Having got the Leave answer they wanted in the British referendum, many in favour of Brexit have no idea what to do next.

Anyone missing their regular dose of bloodshed, carnage, bitter infighting, and shifting allegiances now that Game of Thrones is over need look no further than the British political scene. And unlike GoT, you don’t have to wait a week between episodes; there seems to be a new instalment each day.

In a referendum held on June 23, the British people voted—by 52 per cent to 48 per cent—to leave the European Union. The referendum was not held because voters wanted it; it was held because Conservative Prime Minister David Cameron, thinking people would vote to remain, looked to silence the large Eurosceptic faction in his party.
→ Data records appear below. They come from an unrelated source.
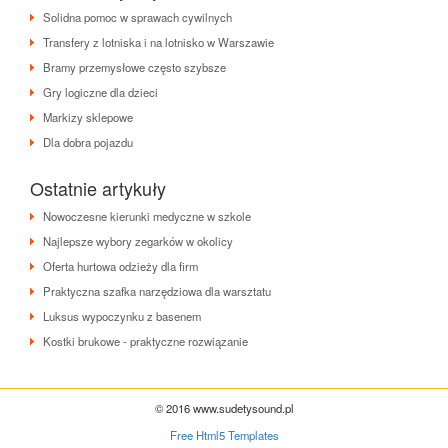
Solidna pomoc w sprawach cywilnych
Transfery z lotniska i na lotnisko w Warszawie
Bramy przemysłowe często szybsze
Gry logiczne dla dzieci
Markizy sklepowe
Dla dobra pojazdu
Ostatnie artykuły
Nowoczesne kierunki medyczne w szkole
Najlepsze wybory zegarków w okolicy
Oferta hurtowa odzieży dla firm
Praktyczna szafka narzędziowa dla warsztatu
Luksus wypoczynku z basenem
Kostki brukowe - praktyczne rozwiązanie
© 2016 www.sudetysound.pl
Free Html5 Templates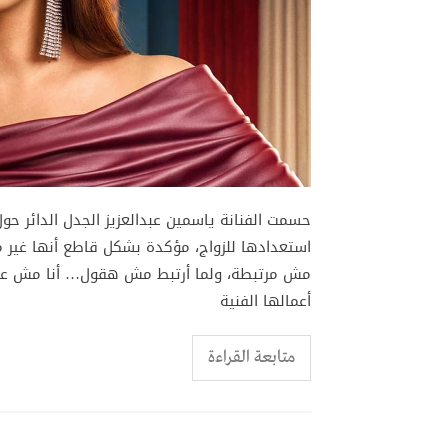
حسمت الفنانة ياسمين عبدالعزيز الجدل الدائر حول
استعدادها للزواج، مؤكدة بشكل قاطع أنها غير م
مش مرتبطة، ولما أرتبط مش هقول… أنا مش عروسة
أعمالها الفنية
متابعة القراءة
The results have provoked bitterness, recriminations, confusion, and fear; driven the pound to its lowest level since 1985; wiped billions off the economy; caused a five-fold increase in the number of calls to a British telephone hotline where people can report instances of racial abuse; led to renewed calls for Scotland to secede; caused Cameron to announce his resignation; and thrown both the Tories and the other major UK political party, Labour, into leadership turmoil.
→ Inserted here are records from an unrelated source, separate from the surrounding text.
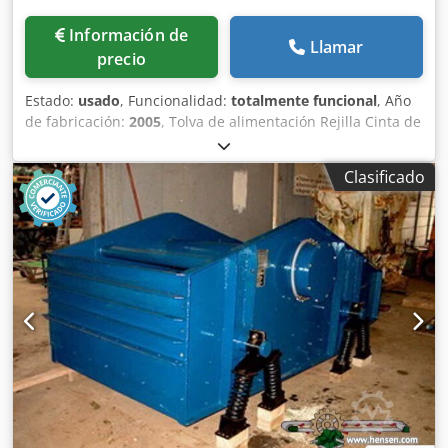
Información de
Llamar
precio
Estado:
usado
, Funcionalidad:
totalmente funcional
, Año
de fabricación:
2005
, Tolva de alimentación Rejilla Cinta de
extracción Cinta transportadora de 12 m con banda de 650
mm Dkedpszq Szrsfx Ak Ujr
Clasificado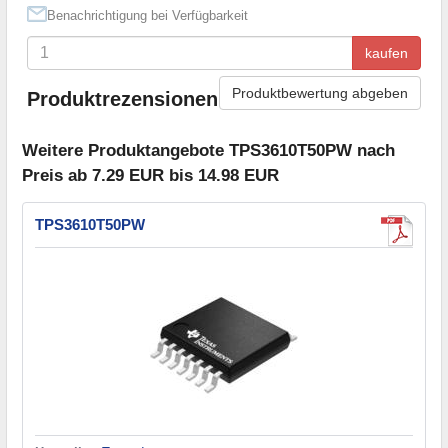
Benachrichtigung bei Verfügbarkeit
kaufen
Produktbewertung abgeben
Produktrezensionen
Weitere Produktangebote TPS3610T50PW nach
Preis ab 7.29 EUR bis 14.98 EUR
TPS3610T50PW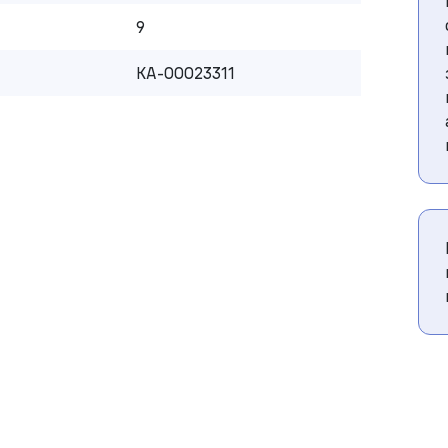
9
КА-00023311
If you’re wondering what the European Union is, you’re not alone: “What is the EU?” was the most Googled question in Britain the day after the referendum, suggesting that a lot of voters were hazy about what they voted on. A reporter for The Guardian newspaper, interviewing people the day after the vote, summed it up thusly: “Here was a theme that cropped up often: the sense that the question should never have been asked, that this was a question involving complexities, not principle, and that the elected leaders should have sorted it out themselves.”

For the time being, Britain remains one of the 28 countries making up the EU, a group of nations with treaties allowing (among other things) the free movement of goods and peoples across its borders. This means that anyone from Britain wanting to live or work in a fellow EU country could do so; but it also meant that Britain was open to anyone from the EU who wanted to move there, which many did. During the campaign, the Leave side stoked fears of these immigrants coming to Britain in ever-increasing numbers, swamping the health and education systems and changing the face of the country.

This fearmongering struck a chord, particularly among older voters, who voted overwhelmingly to leave. Younger voters, on the other hand, voted by a large majority in favour of remaining in the EU, and many have expressed considerable bitterness that their ability to live and work freely in 27 other countries has now seemingly been taken away from them.

There is also bitterness about the fact that none of the politicians who orchestrated the Brexit seem to have had any plan for what comes next. Conservative MP and former London mayor Boris Johnson was one of the most prominent faces on the Leave side, and he looked shell-shocked when the result was announced. Rather than put himself forward as a candidate to succeed Cameron as PM—and Johnson has never made any secret of the fact that becoming Prime Minister is his main goal in life—he has walked away, leaving many to accuse him of refusing to clear up a mess that he himself created.

The fallout looks set to continue indefinitely, with no idea what the end result will be. To (slightly) misquote Bette Davis in the film All About Eve: “Fasten your seatbelts; it’s going to be a bumpy ride.”